Any expatriate living in Ghana for a number of years will be told by many people, both men and women, that they believe that they were born in the wrong place; 'I'm really English or American,' they insist. This feeling translates into a strong desire to leave Ghana at the first opportunity and find a way to travel to the Utopia they called aborokyiri. At the same time they exhibit strong ties to their family, clan and tribe that manifest a resolve to help their kinsfolk trapped behind in Ghana in any way they can. The resolution of this apparent paradox is a theme suited to exploration in fiction.
For several decades, European countries have been concerned about immigration from their former colonies and from other less affluent corners of the developing world. It must be hard for many people born in the West to understand the compulsion of Africans and Asians to leave their homes and families for a lonely life in a strange land. As time passes, of course, the loneliness and strangeness lessens as large minority populations are assembled, but this only increases many of the concerns of the indigenous majority. Some of those with long ancestral roots suspect the newcomers of importing a new crime wave. While most immigrants try to keep a low profile by living within the law, some more intent on rapid economic progress are tempted to take a short cut to a personal fortune by joining an ethnic group that has found a quick way to make money.
Every immigrant community brings its own criminal element; the Italians have long exported their Mafia and the Chinese their Triads. West Africa has not yet produced anything nearly as sinister but Ghana, along with Nigeria and a few other neighbours, has become a transit point for South American cocaine and Asian heroin destined for markets in the UK and other European countries. Kumasi, boasts the largest market in West Africa, and it is not surprising that some of its traders have been drawn into the new export trade.

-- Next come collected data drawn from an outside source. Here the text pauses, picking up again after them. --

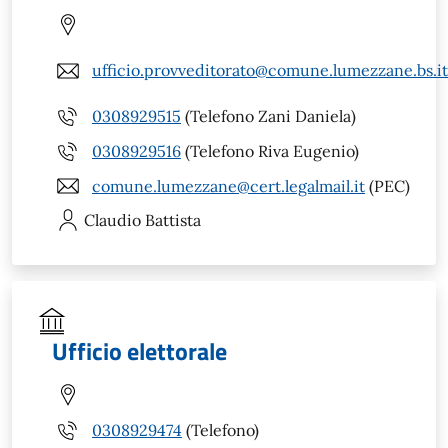
ufficio.provveditorato@comune.lumezzane.bs.it
0308929515
(Telefono Zani Daniela)
0308929516
(Telefono Riva Eugenio)
comune.lumezzane@cert.legalmail.it
(PEC)
Claudio
Battista
Ufficio elettorale
0308929474
(Telefono)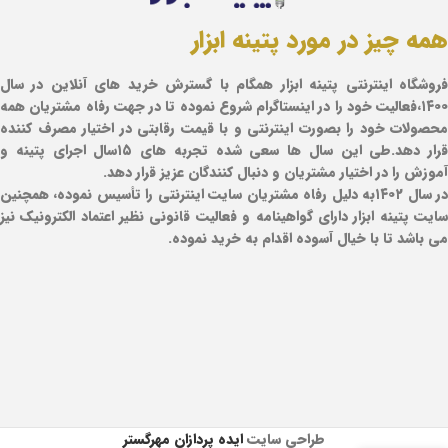
همه چیز در مورد پتینه ابزار
فروشگاه اینترنتی پتینه ابزار همگام با گسترش خرید های آنلاین در سال
۱۴۰۰،فعالیت خود را در اینستاگرام شروع نموده تا در جهت رفاه مشتریان همه
محصولات خود را بصورت اینترنتی و با قیمت رقابتی در اختیار مصرف کننده
قرار دهد.طی این سال ها سعی شده تجربه های ۱۵سال اجرای پتینه و
آموزش را در اختیار مشتریان و دنبال کنندگان عزیز قرار دهد.
در سال ۱۴۰۲به دلیل رفاه مشتریان سایت اینترنتی را تأسیس نموده، همچنین
سایت پتینه ابزار دارای گواهینامه و فعالیت قانونی نظیر اعتماد الکترونیک نیز
می باشد تا با خیال آسوده اقدام به خرید نموده.
طراحی سایت
ایده پردازان مهرگستر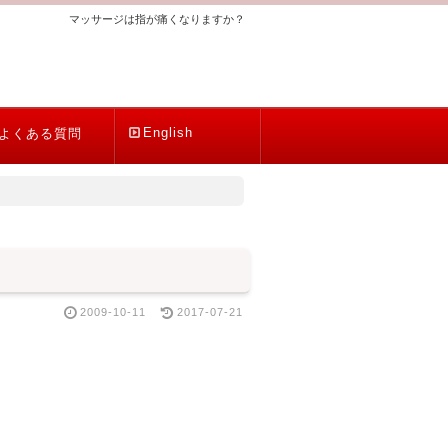
マッサージは指が痛くなりますか？
English
よくある質問
2009-10-11
2017-07-21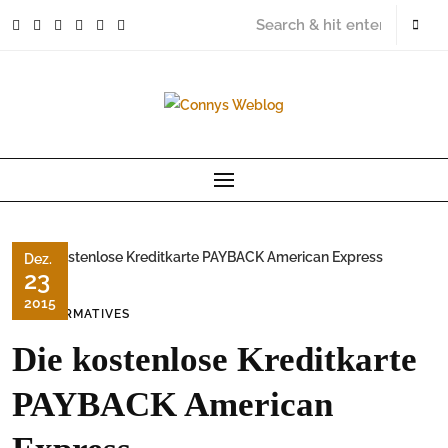
Skip
to
content
Dez.
23
2015
INFORMATIVES
Die kostenlose Kreditkarte
PAYBACK American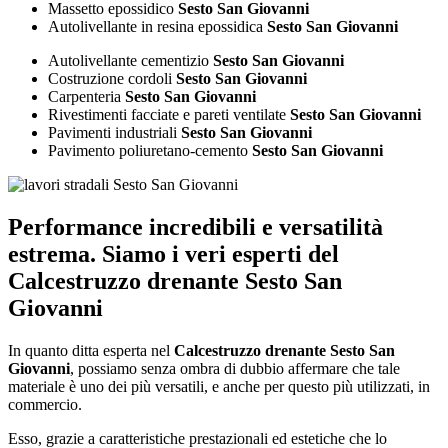
Massetto epossidico
Sesto San Giovanni
Autolivellante in resina epossidica
Sesto San Giovanni
Autolivellante cementizio
Sesto San Giovanni
Costruzione cordoli
Sesto San Giovanni
Carpenteria
Sesto San Giovanni
Rivestimenti facciate e pareti ventilate
Sesto San Giovanni
Pavimenti industriali
Sesto San Giovanni
Pavimento poliuretano-cemento
Sesto San Giovanni
Performance incredibili e versatilità
estrema. Siamo i veri esperti del
Calcestruzzo drenante Sesto San
Giovanni
In quanto ditta esperta nel
Calcestruzzo drenante Sesto San
Giovanni
, possiamo senza ombra di dubbio affermare che tale
materiale è uno dei più versatili, e anche per questo più utilizzati, in
commercio.
Esso, grazie a caratteristiche prestazionali ed estetiche che lo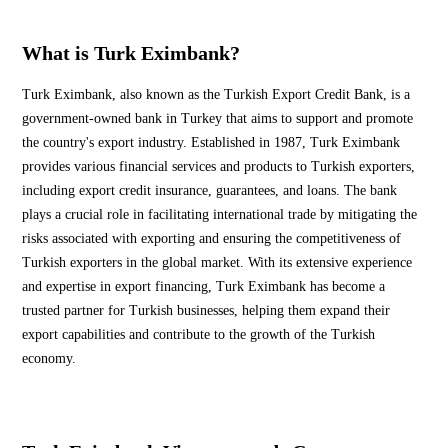
What is Turk Eximbank?
Turk Eximbank, also known as the Turkish Export Credit Bank, is a
government-owned bank in Turkey that aims to support and promote
the country's export industry. Established in 1987, Turk Eximbank
provides various financial services and products to Turkish exporters,
including export credit insurance, guarantees, and loans. The bank
plays a crucial role in facilitating international trade by mitigating the
risks associated with exporting and ensuring the competitiveness of
Turkish exporters in the global market. With its extensive experience
and expertise in export financing, Turk Eximbank has become a
trusted partner for Turkish businesses, helping them expand their
export capabilities and contribute to the growth of the Turkish
economy.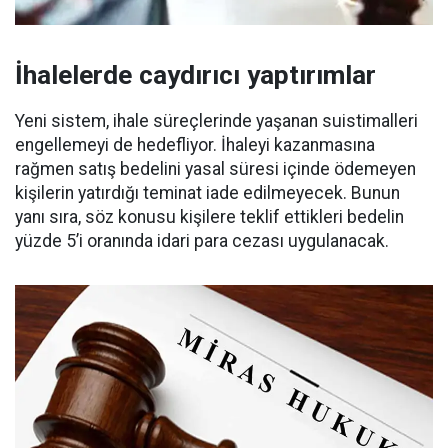
İhalelerde caydırıcı yaptırımlar
Yeni sistem, ihale süreçlerinde yaşanan suistimalleri
engellemeyi de hedefliyor. İhaleyi kazanmasına
rağmen satış bedelini yasal süresi içinde ödemeyen
kişilerin yatırdığı teminat iade edilmeyecek. Bunun
yanı sıra, söz konusu kişilere teklif ettikleri bedelin
yüzde 5’i oranında idari para cezası uygulanacak.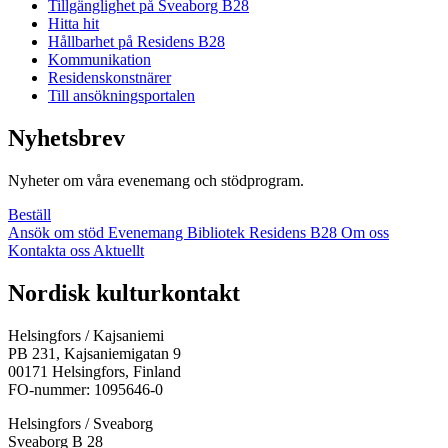
Tillgänglighet på Sveaborg B28
Hitta hit
Hållbarhet på Residens B28
Kommunikation
Residenskonstnärer
Till ansökningsportalen
Nyhetsbrev
Nyheter om våra evenemang och stödprogram.
Beställ
Ansök om stöd
Evenemang
Bibliotek
Residens B28
Om oss
Kontakta oss
Aktuellt
Facebook:
Instagram:
TikTok:
Youtube:
Vimeo:
Nordisk kulturkontakt
Öppnas
Öppnas
Öppnas
Öppnas
Öppnas
i
i
i
i
i
Helsingfors / Kajsaniemi
en
en
en
en
en
PB 231, Kajsaniemigatan 9
ny
ny
ny
ny
ny
00171 Helsingfors, Finland
flik
flik
flik
flik
flik
FO-nummer: 1095646-0
Helsingfors / Sveaborg
Sveaborg B 28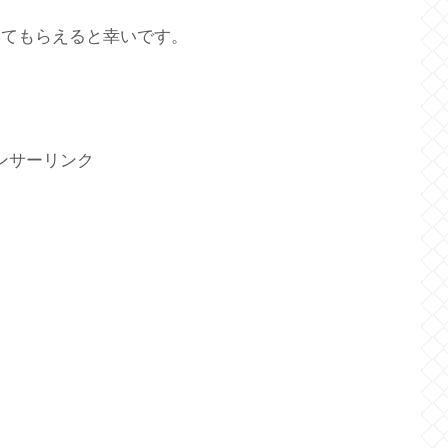
してもらえると幸いです。
ンサーリンク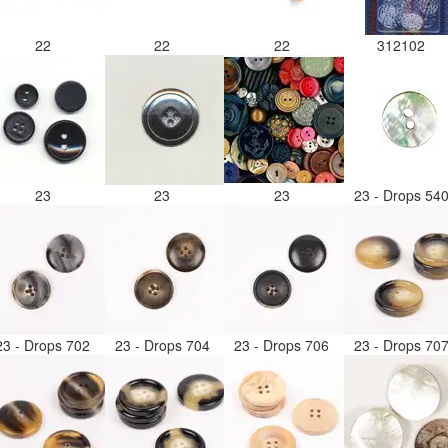
22
22
22
312102
23
23
23
23 - Drops 54
23 - Drops 702
23 - Drops 704
23 - Drops 706
23 - Drops 70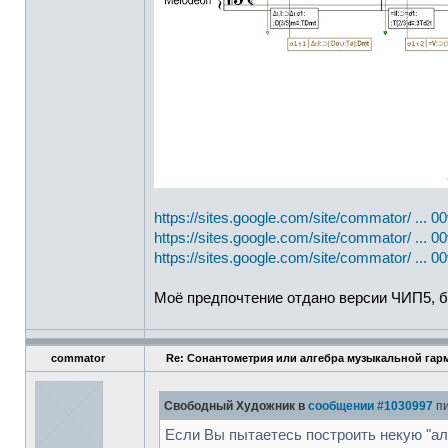
https://sites.google.com/site/commator/ ... 
https://sites.google.com/site/commator/ ... 00
https://sites.google.com/site/commator/ ... 00
Моё предпочтение отдано версии ЧИП5, б
commator
Re: Сонантометрия или алгебра музыкальной гар
Свободный Художник в
сообщении #1030997
пи
Если Вы пытаетесь построить некую "ал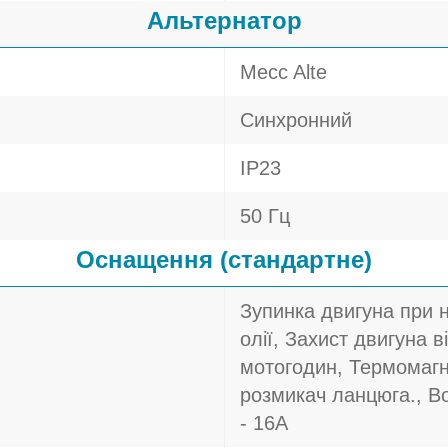
Альтернатор
Mecc Alte
Синхронний
IP23
50 Гц
Оснащення (стандартне)
Зупинка двигуна при 
олії, Захист двигуна в
мотогодин, Термомагн
розмикач ланцюга., В
- 16A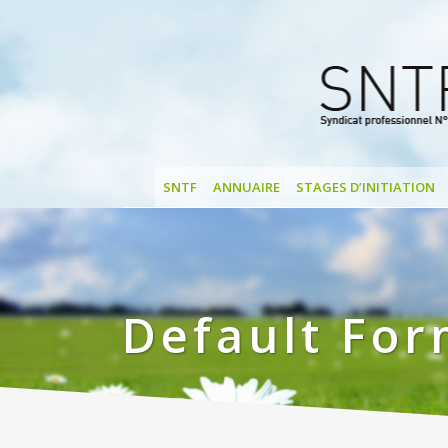
SNTF
ANNUAIRE
STAGES D’INITIATION
Default Fo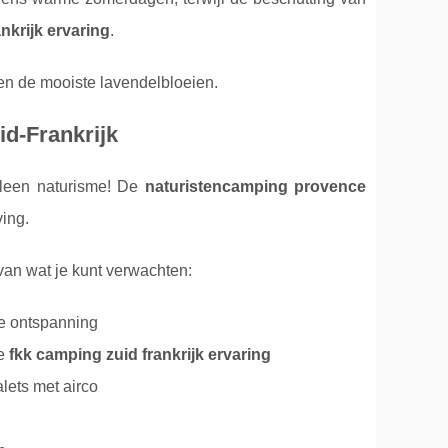
nkrijk ervaring
.
n de mooiste lavendelbloeien.
id-Frankrijk
lleen naturisme! De
naturistencamping provence
ing.
van wat je kunt verwachten:
me ontspanning
te
fkk camping zuid frankrijk ervaring
lets met airco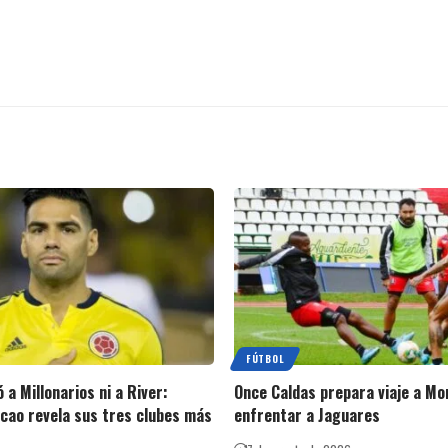
FÚTBOL
a Millonarios ni a River:
Once Caldas prepara viaje a Mo
cao revela sus tres clubes más
enfrentar a Jaguares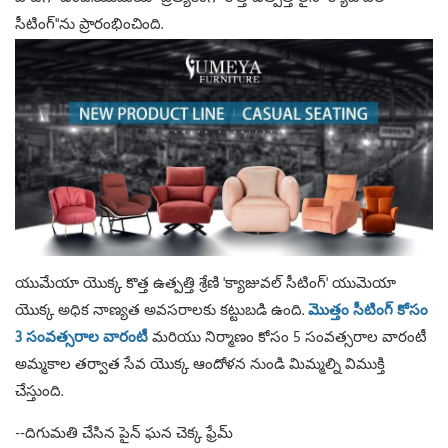
సీటింగ్"ను ప్రారంభించింది.
యుమేయా యొక్క కొత్త ఉత్పత్తి శ్రేణి 'క్యాజువల్ సీటింగ్' యుమెయా
యొక్క అధిక నాణ్యత అవసరాలకు కట్టుబడి ఉంది.
మొత్తం సీటింగ్ కోసం
3 సంవత్సరాల వారంటీ
మరియు నిర్మాణం కోసం 5 సంవత్సరాల వారంటీ
అమ్మకాల తర్వాత సేవ యొక్క ఆందోళన నుండి మిమ్మల్ని విముక్తి
చేస్తుంది.
--దిగుమతి చేసిన పైన్ ఘన చెక్క ఫ్రేమ్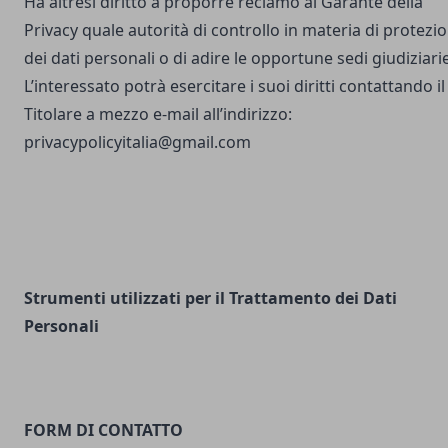
Ha altresì diritto a proporre reclamo al Garante della
Privacy quale autorità di controllo in materia di protezi
dei dati personali o di adire le opportune sedi giudiziarie
L’interessato potrà esercitare i suoi diritti contattando il
Titolare a mezzo e-mail all’indirizzo:
privacypolicyitalia@gmail.com
Strumenti utilizzati per il Trattamento dei Dati
Personali
FORM DI CONTATTO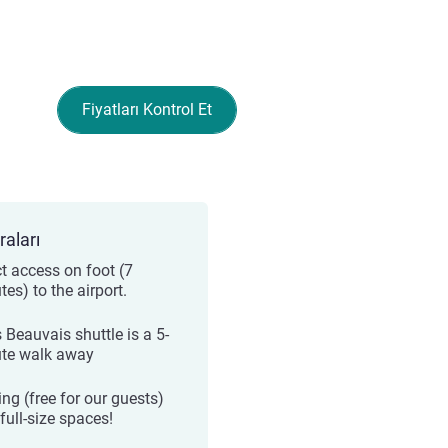
Fiyatları Kontrol Et
raları
ct access on foot (7
es) to the airport.
 Beauvais shuttle is a 5-
te walk away
ing (free for our guests)
full-size spaces!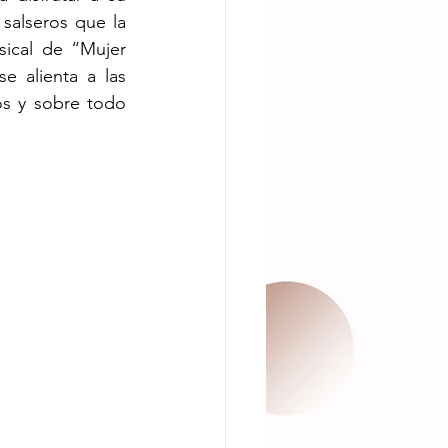
alseros que la 
ical de “Mujer 
 alienta a las 
s y sobre todo 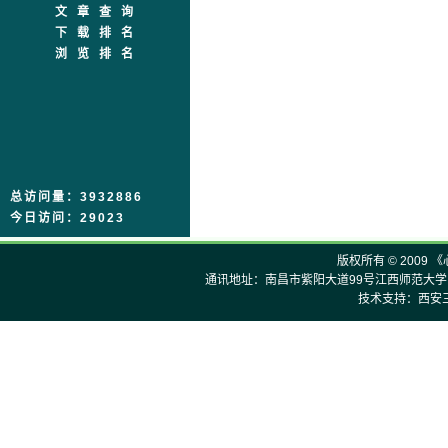
文章查询
下载排名
浏览排名
总访问量：3932886
今日访问：29023
版权所有 © 2009 
通讯地址：南昌市紫阳大道99号江西师范大学《心理
技术支持：西安三才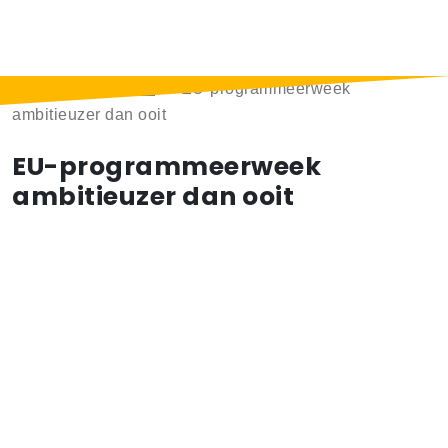
Home
>
Berichten
>
EU-programmeerweek
ambitieuzer dan ooit
EU-programmeerweek
ambitieuzer dan ooit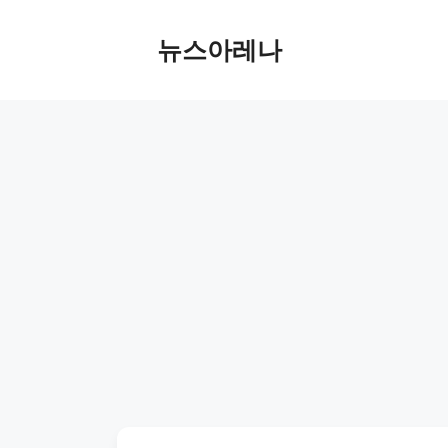
Skip
to
뉴스아레나
content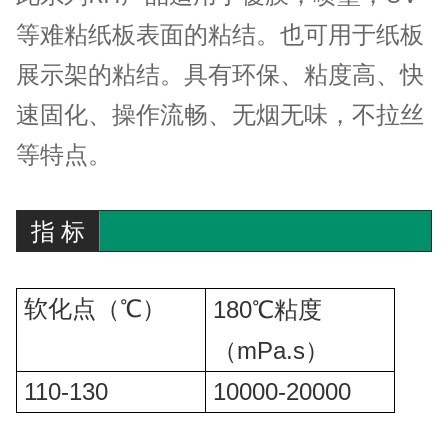
等难粘纸板表面的粘结。也可用于纸板
展示架的粘结。具有环保、粘度高、快
速固化、操作流畅、无烟无味，不拉丝
等特点。
指 标
软化点（℃）
180
℃粘度
mPa.s
（
）
110-130
10000-20000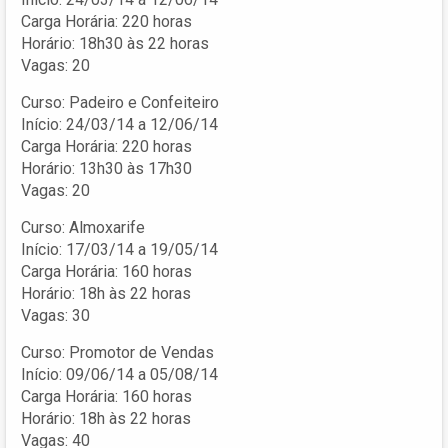
Carga Horária: 220 horas
Horário: 18h30 às 22 horas
Vagas: 20
Curso: Padeiro e Confeiteiro
Início: 24/03/14 a 12/06/14
Carga Horária: 220 horas
Horário: 13h30 às 17h30
Vagas: 20
Curso: Almoxarife
Início: 17/03/14 a 19/05/14
Carga Horária: 160 horas
Horário: 18h às 22 horas
Vagas: 30
Curso: Promotor de Vendas
Início: 09/06/14 a 05/08/14
Carga Horária: 160 horas
Horário: 18h às 22 horas
Vagas: 40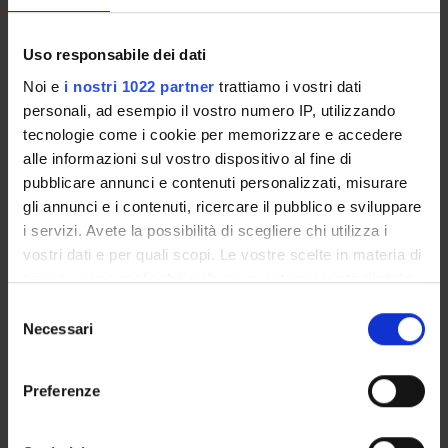
Come iscriversi
Insegnamenti
Uso responsabile dei dati
Calendario didattico
Noi e
i nostri 1022 partner
trattiamo i vostri dati
Orario lezioni
personali, ad esempio il vostro numero IP, utilizzando
Piani didattici
tecnologie come i cookie per memorizzare e accedere
Calendario esami
alle informazioni sul vostro dispositivo al fine di
Bacheca avvisi
pubblicare annunci e contenuti personalizzati, misurare
Proposte tesi e stage
gli annunci e i contenuti, ricercare il pubblico e sviluppare
Organi collegiali e di governo
i servizi. Avete la possibilità di scegliere chi utilizza i
Docenti
vostri dati e per quali scopi. Le vostre scelte in materia di
privacy sono applicabili solo su questa proprietà digitale
in cui avete effettuato le vostre scelte. È possibile
OFFERTA FORMATIVA
Selezione
modificare o revocare il proprio consenso in qualsiasi
Necessari
del
momento dalla Dichiarazione sui cookie o facendo clic
CORSI DI STUDIO
consenso
sull'icona di attivazione della privacy.
Preferenze
DOTTORATI, MASTER E FORMAZIONE SUPERIORE
Con il tuo consenso, vorremmo anche:
Contatti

Most Ghanaian immigrants to Europe do not engage in criminal activity, neither do they make a great fortune by legitimate means. Many do, however, succeed in acquiring enough wealth to return to a comfortable life back home in Ghana and/or to build houses or start businesses for relatives who stayed behind. In this way they fulfill their obligations to their extended families and assist the economic development of their homeland.
Many of the concerns about mass immigration centre on the importation of exotic religions with strong social constraints. People from Asia, particularly, are inclined vigorously to preserve their customary beliefs and practices and resist integration with the majority population. Ghanaians in Britain are blameless in this respect. Most come from an essentially Christian background and are eager to integrate with the culture of their former colonial masters. Back in Ghana the ethos of the clan or tribe is often at variance with the interests of the nation state, but in exile these tensions are subsumed in a common identity.